» REQUIRED WORK
Rewrite every line of the material below, swapping "pose" for "camera" and leaving everything else unchanged.

Collection entries:
>>
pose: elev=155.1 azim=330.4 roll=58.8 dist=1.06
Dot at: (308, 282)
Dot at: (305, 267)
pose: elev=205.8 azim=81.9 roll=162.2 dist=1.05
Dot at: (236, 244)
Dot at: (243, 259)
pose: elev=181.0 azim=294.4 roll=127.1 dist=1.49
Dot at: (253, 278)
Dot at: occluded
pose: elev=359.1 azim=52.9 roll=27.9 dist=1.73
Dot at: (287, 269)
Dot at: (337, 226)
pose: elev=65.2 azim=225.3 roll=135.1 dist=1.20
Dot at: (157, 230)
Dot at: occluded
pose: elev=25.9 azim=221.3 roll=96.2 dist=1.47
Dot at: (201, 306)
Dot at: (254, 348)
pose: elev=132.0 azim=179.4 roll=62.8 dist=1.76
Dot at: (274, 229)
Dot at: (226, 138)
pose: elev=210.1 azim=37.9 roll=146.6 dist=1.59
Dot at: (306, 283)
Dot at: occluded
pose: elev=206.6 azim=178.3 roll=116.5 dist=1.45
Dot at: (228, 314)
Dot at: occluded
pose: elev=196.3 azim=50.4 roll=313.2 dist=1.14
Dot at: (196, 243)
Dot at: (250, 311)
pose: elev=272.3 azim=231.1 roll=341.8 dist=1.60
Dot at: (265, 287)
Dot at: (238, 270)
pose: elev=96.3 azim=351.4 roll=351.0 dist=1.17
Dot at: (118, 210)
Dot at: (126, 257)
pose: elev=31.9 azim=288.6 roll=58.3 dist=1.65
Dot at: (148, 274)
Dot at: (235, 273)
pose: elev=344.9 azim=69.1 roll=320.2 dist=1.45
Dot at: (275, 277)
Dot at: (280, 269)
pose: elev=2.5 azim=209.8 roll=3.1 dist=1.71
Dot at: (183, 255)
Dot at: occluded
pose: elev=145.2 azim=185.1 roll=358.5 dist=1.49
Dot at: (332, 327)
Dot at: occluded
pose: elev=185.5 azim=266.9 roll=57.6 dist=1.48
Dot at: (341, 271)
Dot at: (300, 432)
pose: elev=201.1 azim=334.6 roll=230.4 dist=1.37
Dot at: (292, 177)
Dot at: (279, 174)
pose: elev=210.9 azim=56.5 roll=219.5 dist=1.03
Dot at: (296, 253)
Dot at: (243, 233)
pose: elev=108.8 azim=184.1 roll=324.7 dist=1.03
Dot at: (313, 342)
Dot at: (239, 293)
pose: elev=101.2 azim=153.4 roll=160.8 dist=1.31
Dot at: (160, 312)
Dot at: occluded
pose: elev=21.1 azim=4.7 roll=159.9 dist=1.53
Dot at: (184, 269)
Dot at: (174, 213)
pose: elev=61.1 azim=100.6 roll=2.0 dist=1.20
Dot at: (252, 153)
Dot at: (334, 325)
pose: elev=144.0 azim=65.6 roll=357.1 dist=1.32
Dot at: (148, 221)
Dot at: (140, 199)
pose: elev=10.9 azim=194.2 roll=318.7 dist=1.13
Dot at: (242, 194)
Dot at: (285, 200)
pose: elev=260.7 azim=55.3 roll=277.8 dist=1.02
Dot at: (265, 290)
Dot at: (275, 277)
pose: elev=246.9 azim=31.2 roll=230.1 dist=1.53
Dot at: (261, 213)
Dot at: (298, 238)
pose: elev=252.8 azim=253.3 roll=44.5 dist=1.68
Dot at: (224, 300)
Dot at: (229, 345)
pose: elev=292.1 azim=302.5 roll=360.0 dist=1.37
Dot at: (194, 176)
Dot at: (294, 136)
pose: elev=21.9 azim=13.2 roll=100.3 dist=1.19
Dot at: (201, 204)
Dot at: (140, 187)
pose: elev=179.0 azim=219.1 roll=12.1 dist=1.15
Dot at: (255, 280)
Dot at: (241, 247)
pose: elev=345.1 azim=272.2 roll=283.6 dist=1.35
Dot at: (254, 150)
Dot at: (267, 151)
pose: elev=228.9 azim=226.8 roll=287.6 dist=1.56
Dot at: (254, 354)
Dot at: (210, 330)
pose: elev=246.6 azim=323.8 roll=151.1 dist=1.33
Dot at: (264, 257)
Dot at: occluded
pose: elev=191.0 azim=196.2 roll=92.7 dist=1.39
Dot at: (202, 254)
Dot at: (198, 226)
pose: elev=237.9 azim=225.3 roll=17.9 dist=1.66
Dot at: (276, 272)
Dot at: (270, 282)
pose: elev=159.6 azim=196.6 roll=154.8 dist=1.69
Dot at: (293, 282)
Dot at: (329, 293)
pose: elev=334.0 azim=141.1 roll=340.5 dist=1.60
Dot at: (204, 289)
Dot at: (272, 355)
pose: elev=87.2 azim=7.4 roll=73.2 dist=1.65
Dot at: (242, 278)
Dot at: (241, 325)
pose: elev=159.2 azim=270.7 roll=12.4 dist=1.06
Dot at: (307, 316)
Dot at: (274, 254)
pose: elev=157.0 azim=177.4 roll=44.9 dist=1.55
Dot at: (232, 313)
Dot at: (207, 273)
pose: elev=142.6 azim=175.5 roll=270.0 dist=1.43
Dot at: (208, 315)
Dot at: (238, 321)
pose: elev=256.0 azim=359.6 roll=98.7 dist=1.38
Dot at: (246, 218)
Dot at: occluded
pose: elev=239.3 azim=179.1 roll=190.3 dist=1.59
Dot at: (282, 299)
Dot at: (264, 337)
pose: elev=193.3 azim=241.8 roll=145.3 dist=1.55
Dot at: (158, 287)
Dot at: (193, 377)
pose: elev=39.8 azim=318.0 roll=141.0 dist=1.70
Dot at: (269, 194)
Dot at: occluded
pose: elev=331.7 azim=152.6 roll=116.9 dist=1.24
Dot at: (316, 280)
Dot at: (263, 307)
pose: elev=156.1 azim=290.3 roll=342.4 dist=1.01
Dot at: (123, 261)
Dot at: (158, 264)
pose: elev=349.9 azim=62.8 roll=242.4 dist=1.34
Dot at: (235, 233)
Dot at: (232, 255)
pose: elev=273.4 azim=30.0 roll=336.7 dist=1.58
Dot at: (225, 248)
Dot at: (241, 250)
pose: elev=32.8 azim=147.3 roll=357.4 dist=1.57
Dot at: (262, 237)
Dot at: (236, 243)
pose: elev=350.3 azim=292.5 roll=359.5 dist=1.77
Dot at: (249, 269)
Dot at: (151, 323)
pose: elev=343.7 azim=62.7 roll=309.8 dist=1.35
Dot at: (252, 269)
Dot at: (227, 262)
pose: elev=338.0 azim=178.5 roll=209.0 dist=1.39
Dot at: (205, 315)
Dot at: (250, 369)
<<
» RESPONSE TO THE EXERCISE
camera: elev=155.1 azim=330.4 roll=58.8 dist=1.06
Dot at: (308, 282)
Dot at: (305, 267)
camera: elev=205.8 azim=81.9 roll=162.2 dist=1.05
Dot at: (236, 244)
Dot at: (243, 259)
camera: elev=181.0 azim=294.4 roll=127.1 dist=1.49
Dot at: (253, 278)
Dot at: occluded
camera: elev=359.1 azim=52.9 roll=27.9 dist=1.73
Dot at: (287, 269)
Dot at: (337, 226)
camera: elev=65.2 azim=225.3 roll=135.1 dist=1.20
Dot at: (157, 230)
Dot at: occluded
camera: elev=25.9 azim=221.3 roll=96.2 dist=1.47
Dot at: (201, 306)
Dot at: (254, 348)
camera: elev=132.0 azim=179.4 roll=62.8 dist=1.76
Dot at: (274, 229)
Dot at: (226, 138)
camera: elev=210.1 azim=37.9 roll=146.6 dist=1.59
Dot at: (306, 283)
Dot at: occluded
camera: elev=206.6 azim=178.3 roll=116.5 dist=1.45
Dot at: (228, 314)
Dot at: occluded
camera: elev=196.3 azim=50.4 roll=313.2 dist=1.14
Dot at: (196, 243)
Dot at: (250, 311)
camera: elev=272.3 azim=231.1 roll=341.8 dist=1.60
Dot at: (265, 287)
Dot at: (238, 270)
camera: elev=96.3 azim=351.4 roll=351.0 dist=1.17
Dot at: (118, 210)
Dot at: (126, 257)
camera: elev=31.9 azim=288.6 roll=58.3 dist=1.65
Dot at: (148, 274)
Dot at: (235, 273)
camera: elev=344.9 azim=69.1 roll=320.2 dist=1.45
Dot at: (275, 277)
Dot at: (280, 269)
camera: elev=2.5 azim=209.8 roll=3.1 dist=1.71
Dot at: (183, 255)
Dot at: occluded
camera: elev=145.2 azim=185.1 roll=358.5 dist=1.49
Dot at: (332, 327)
Dot at: occluded
camera: elev=185.5 azim=266.9 roll=57.6 dist=1.48
Dot at: (341, 271)
Dot at: (300, 432)
camera: elev=201.1 azim=334.6 roll=230.4 dist=1.37
Dot at: (292, 177)
Dot at: (279, 174)
camera: elev=210.9 azim=56.5 roll=219.5 dist=1.03
Dot at: (296, 253)
Dot at: (243, 233)
camera: elev=108.8 azim=184.1 roll=324.7 dist=1.03
Dot at: (313, 342)
Dot at: (239, 293)
camera: elev=101.2 azim=153.4 roll=160.8 dist=1.31
Dot at: (160, 312)
Dot at: occluded
camera: elev=21.1 azim=4.7 roll=159.9 dist=1.53
Dot at: (184, 269)
Dot at: (174, 213)
camera: elev=61.1 azim=100.6 roll=2.0 dist=1.20
Dot at: (252, 153)
Dot at: (334, 325)
camera: elev=144.0 azim=65.6 roll=357.1 dist=1.32
Dot at: (148, 221)
Dot at: (140, 199)
camera: elev=10.9 azim=194.2 roll=318.7 dist=1.13
Dot at: (242, 194)
Dot at: (285, 200)
camera: elev=260.7 azim=55.3 roll=277.8 dist=1.02
Dot at: (265, 290)
Dot at: (275, 277)
camera: elev=246.9 azim=31.2 roll=230.1 dist=1.53
Dot at: (261, 213)
Dot at: (298, 238)
camera: elev=252.8 azim=253.3 roll=44.5 dist=1.68
Dot at: (224, 300)
Dot at: (229, 345)
camera: elev=292.1 azim=302.5 roll=360.0 dist=1.37
Dot at: (194, 176)
Dot at: (294, 136)
camera: elev=21.9 azim=13.2 roll=100.3 dist=1.19
Dot at: (201, 204)
Dot at: (140, 187)
camera: elev=179.0 azim=219.1 roll=12.1 dist=1.15
Dot at: (255, 280)
Dot at: (241, 247)
camera: elev=345.1 azim=272.2 roll=283.6 dist=1.35
Dot at: (254, 150)
Dot at: (267, 151)
camera: elev=228.9 azim=226.8 roll=287.6 dist=1.56
Dot at: (254, 354)
Dot at: (210, 330)
camera: elev=246.6 azim=323.8 roll=151.1 dist=1.33
Dot at: (264, 257)
Dot at: occluded
camera: elev=191.0 azim=196.2 roll=92.7 dist=1.39
Dot at: (202, 254)
Dot at: (198, 226)
camera: elev=237.9 azim=225.3 roll=17.9 dist=1.66
Dot at: (276, 272)
Dot at: (270, 282)
camera: elev=159.6 azim=196.6 roll=154.8 dist=1.69
Dot at: (293, 282)
Dot at: (329, 293)
camera: elev=334.0 azim=141.1 roll=340.5 dist=1.60
Dot at: (204, 289)
Dot at: (272, 355)
camera: elev=87.2 azim=7.4 roll=73.2 dist=1.65
Dot at: (242, 278)
Dot at: (241, 325)
camera: elev=159.2 azim=270.7 roll=12.4 dist=1.06
Dot at: (307, 316)
Dot at: (274, 254)
camera: elev=157.0 azim=177.4 roll=44.9 dist=1.55
Dot at: (232, 313)
Dot at: (207, 273)
camera: elev=142.6 azim=175.5 roll=270.0 dist=1.43
Dot at: (208, 315)
Dot at: (238, 321)
camera: elev=256.0 azim=359.6 roll=98.7 dist=1.38
Dot at: (246, 218)
Dot at: occluded
camera: elev=239.3 azim=179.1 roll=190.3 dist=1.59
Dot at: (282, 299)
Dot at: (264, 337)
camera: elev=193.3 azim=241.8 roll=145.3 dist=1.55
Dot at: (158, 287)
Dot at: (193, 377)
camera: elev=39.8 azim=318.0 roll=141.0 dist=1.70
Dot at: (269, 194)
Dot at: occluded
camera: elev=331.7 azim=152.6 roll=116.9 dist=1.24
Dot at: (316, 280)
Dot at: (263, 307)
camera: elev=156.1 azim=290.3 roll=342.4 dist=1.01
Dot at: (123, 261)
Dot at: (158, 264)
camera: elev=349.9 azim=62.8 roll=242.4 dist=1.34
Dot at: (235, 233)
Dot at: (232, 255)
camera: elev=273.4 azim=30.0 roll=336.7 dist=1.58
Dot at: (225, 248)
Dot at: (241, 250)
camera: elev=32.8 azim=147.3 roll=357.4 dist=1.57
Dot at: (262, 237)
Dot at: (236, 243)
camera: elev=350.3 azim=292.5 roll=359.5 dist=1.77
Dot at: (249, 269)
Dot at: (151, 323)
camera: elev=343.7 azim=62.7 roll=309.8 dist=1.35
Dot at: (252, 269)
Dot at: (227, 262)
camera: elev=338.0 azim=178.5 roll=209.0 dist=1.39
Dot at: (205, 315)
Dot at: (250, 369)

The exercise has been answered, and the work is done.